Of course Paxo is not his questions. The hoover is not Mr. Hoover either but the two have become synonymous. This does not happen often enough to be predictable by anyone other than prophets. Mrs. Swineherd should be doubly celebrated and my fellow prophets do indeed uphold the quality of her vision. So why is she not better known? Because those in the mainstream always claim the credit. The BBC claims that it invented Paxo itself and is currently involved in a court case against the stuffing makers claiming breach of a future copyright. Paxo himself is regarded as BBC property and indeed has the logo stamped on the back of his neck and an editing chip in his upper lip. The BBC may not publicly stone people to death but it has other ways of silencing people. David Icke was once promoted as a prophet. When his Son of God rantings were making headlines he was working for the BBC. Clearly this was an attempt to wash all independent prophets away by replacing their ideas with the superior thought of one of their own. The BBC dropped him just as soon when his crackpot nonsense was exposed as nothing more than that and the tactic backfired woefully.
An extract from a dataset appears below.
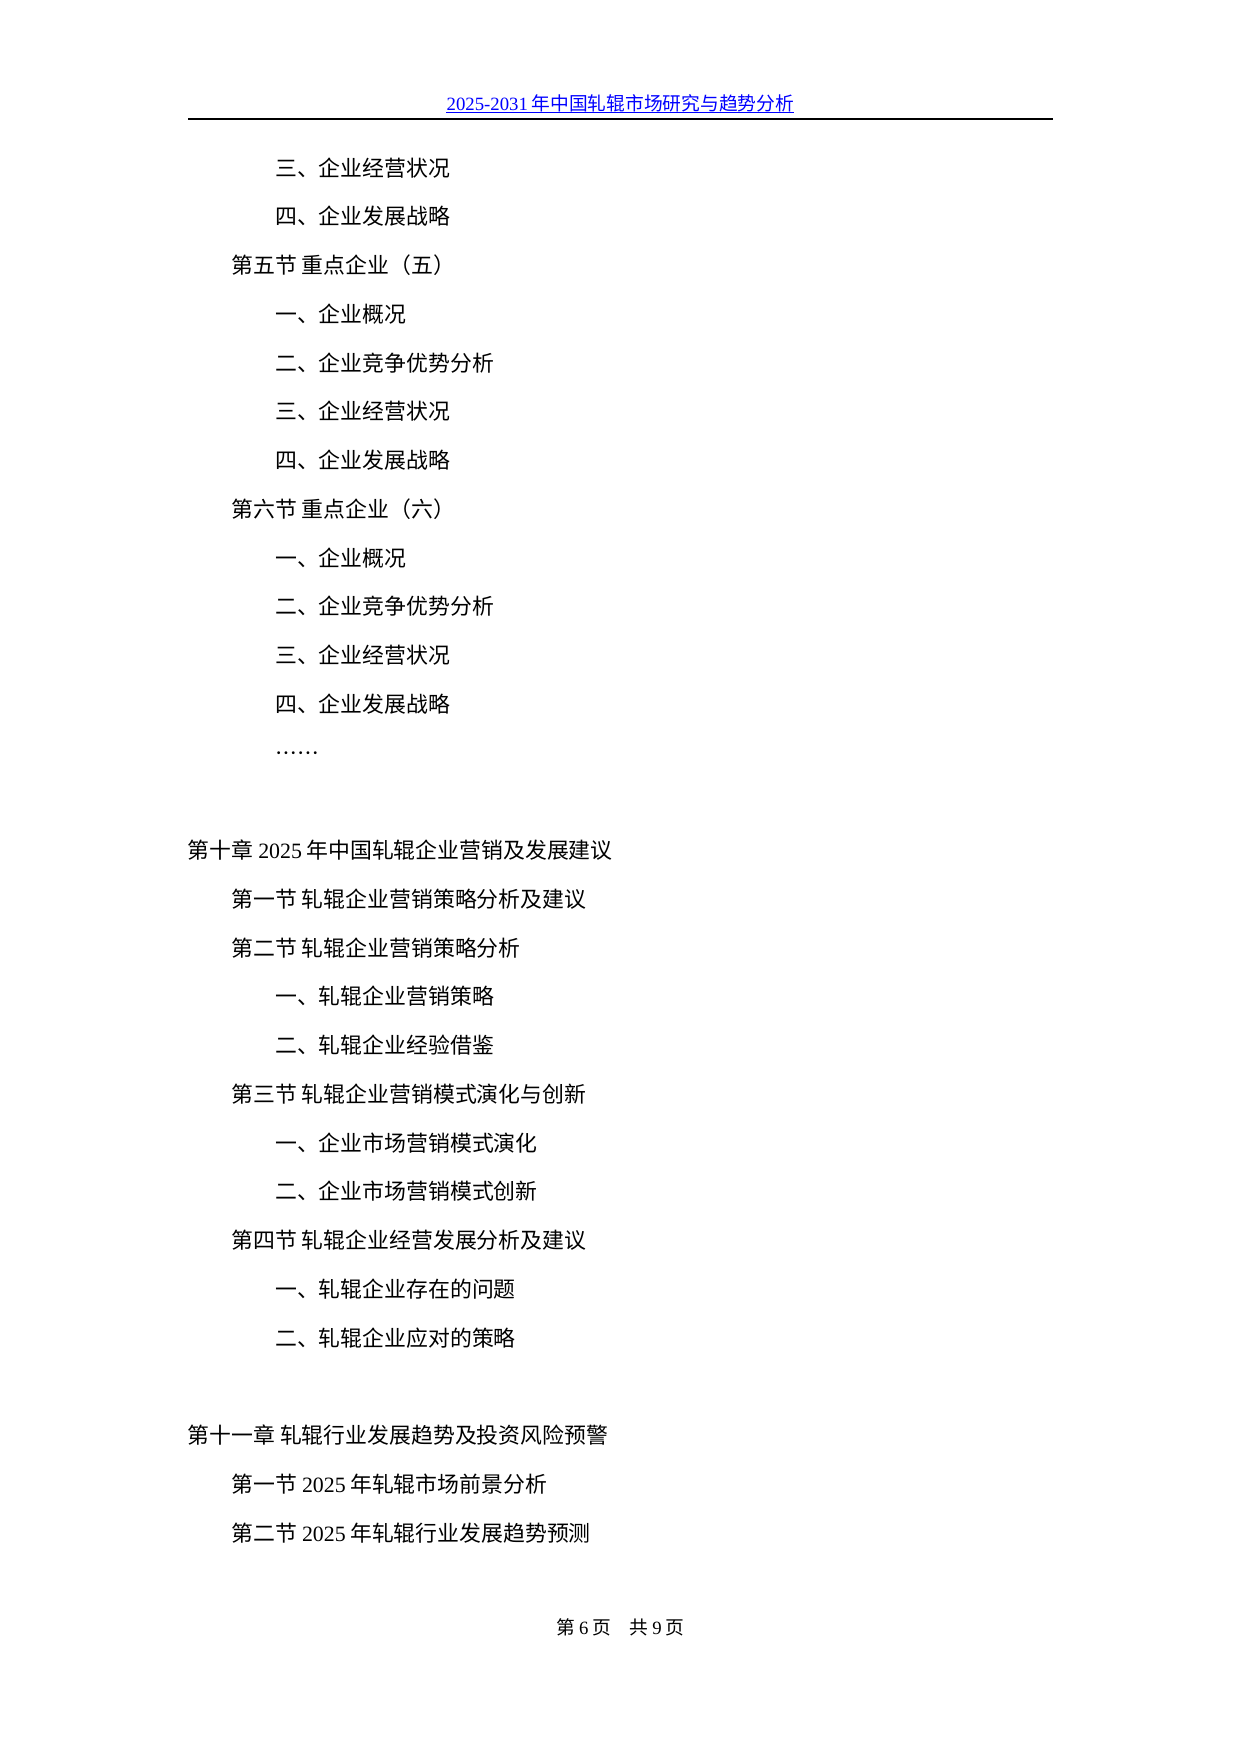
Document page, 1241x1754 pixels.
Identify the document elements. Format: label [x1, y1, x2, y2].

text [187, 150, 1053, 1548]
Prophets are happy to eat Paxo without prejudice. We do not need power to be right. Indeed a case could be made for saying there is a fundamental contradiction between these two things. Why do you need to take charge of the truth? The story of Paxo demonstrates how much better off we would all be if we allowed the truth to run us for a change. Why do you think the upper classes shoot animals but not stuffing? Like all Creation they cannot live without the truth and neither can the world exist without the prophets who guard its every worthwhile element.